- _SOURCE MATERIAL_
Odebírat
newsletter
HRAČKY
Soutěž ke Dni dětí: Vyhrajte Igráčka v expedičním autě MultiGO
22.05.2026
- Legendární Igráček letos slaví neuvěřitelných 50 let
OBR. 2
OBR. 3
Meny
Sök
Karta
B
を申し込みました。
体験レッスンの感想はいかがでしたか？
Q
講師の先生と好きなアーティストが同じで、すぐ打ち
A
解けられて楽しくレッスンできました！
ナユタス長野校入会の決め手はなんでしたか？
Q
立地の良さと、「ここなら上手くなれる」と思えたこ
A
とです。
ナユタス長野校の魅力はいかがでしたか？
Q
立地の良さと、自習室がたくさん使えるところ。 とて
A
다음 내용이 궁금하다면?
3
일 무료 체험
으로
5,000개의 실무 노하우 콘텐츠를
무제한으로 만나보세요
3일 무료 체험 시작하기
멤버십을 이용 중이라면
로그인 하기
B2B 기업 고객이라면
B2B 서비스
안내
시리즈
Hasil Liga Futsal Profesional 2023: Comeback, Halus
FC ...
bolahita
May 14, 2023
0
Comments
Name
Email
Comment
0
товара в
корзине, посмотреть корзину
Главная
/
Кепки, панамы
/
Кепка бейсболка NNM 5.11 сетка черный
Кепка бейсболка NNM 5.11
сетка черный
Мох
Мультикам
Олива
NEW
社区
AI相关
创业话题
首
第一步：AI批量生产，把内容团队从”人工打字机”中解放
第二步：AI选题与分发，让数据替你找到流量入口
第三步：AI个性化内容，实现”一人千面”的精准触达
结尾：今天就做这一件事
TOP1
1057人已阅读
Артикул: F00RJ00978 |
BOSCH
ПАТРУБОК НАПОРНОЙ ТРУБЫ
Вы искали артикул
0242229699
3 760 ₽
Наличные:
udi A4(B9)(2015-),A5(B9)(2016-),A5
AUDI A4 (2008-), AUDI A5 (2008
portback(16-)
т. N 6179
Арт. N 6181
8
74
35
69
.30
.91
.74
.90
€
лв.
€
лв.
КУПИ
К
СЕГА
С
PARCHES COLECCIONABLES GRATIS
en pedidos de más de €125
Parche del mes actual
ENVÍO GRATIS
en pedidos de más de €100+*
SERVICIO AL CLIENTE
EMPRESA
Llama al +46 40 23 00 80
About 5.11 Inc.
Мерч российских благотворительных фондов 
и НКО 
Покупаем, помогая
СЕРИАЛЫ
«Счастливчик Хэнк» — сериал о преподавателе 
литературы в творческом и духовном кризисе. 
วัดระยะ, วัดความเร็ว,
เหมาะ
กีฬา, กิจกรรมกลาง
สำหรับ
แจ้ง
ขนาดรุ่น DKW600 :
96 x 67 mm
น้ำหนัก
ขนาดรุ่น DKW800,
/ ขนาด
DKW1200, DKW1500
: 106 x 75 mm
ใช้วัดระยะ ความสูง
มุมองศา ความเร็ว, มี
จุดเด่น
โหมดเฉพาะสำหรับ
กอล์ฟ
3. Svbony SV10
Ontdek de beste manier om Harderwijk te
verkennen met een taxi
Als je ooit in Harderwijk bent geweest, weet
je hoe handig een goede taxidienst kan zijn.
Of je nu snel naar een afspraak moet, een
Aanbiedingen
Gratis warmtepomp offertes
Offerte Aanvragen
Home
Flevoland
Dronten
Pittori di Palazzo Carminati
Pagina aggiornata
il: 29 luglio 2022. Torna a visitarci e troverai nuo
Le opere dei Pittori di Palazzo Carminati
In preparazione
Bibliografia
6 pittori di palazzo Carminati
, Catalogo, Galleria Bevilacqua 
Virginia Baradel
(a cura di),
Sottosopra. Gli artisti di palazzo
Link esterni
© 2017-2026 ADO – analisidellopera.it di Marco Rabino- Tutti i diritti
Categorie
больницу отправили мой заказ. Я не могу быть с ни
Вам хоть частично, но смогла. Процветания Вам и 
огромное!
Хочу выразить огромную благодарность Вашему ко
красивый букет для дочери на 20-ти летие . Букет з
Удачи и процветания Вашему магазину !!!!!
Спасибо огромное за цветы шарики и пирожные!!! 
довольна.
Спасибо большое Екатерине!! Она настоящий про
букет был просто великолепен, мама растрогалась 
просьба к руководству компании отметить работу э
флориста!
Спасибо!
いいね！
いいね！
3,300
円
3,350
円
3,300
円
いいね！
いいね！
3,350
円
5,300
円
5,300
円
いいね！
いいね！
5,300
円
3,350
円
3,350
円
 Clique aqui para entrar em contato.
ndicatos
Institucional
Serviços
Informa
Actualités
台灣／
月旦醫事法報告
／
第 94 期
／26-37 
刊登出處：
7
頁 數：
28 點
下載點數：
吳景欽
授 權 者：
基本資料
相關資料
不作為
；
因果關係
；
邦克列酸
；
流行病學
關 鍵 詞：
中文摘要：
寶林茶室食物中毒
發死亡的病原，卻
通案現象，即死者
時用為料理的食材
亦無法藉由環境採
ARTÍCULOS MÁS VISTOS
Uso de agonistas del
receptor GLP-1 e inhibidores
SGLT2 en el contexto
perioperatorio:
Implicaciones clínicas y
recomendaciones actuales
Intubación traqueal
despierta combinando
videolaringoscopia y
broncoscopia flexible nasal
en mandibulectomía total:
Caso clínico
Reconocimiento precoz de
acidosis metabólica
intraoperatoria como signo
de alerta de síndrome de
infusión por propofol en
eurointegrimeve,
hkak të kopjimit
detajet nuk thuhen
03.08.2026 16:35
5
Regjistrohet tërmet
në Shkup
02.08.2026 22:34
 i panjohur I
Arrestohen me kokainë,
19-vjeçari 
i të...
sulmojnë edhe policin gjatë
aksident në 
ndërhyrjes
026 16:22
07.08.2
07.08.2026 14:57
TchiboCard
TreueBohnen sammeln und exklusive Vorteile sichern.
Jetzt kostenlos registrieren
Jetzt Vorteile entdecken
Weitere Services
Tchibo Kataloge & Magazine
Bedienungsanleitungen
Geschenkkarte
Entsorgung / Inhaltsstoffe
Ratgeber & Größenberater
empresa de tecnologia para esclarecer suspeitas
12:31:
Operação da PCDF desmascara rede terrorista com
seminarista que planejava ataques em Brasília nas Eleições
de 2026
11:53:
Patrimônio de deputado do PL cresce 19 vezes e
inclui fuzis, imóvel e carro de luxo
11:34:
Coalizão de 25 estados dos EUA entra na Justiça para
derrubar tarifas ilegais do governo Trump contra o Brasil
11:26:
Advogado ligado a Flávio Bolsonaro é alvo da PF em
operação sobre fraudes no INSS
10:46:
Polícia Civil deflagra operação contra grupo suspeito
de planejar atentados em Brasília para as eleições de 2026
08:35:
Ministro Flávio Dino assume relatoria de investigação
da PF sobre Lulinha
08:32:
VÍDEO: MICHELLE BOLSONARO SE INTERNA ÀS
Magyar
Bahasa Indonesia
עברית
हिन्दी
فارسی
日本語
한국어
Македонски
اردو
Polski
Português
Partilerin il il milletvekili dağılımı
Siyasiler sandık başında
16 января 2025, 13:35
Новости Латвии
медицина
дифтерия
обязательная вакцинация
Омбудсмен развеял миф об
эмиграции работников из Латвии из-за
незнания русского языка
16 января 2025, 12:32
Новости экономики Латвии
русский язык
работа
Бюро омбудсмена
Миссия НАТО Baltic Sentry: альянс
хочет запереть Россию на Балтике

- _WHAT TO PRODUCE_
Search the entries for the word "января", then list each line that holds it.

- _RESULT BELOW_
16 января 2025, 13:35
16 января 2025, 12:32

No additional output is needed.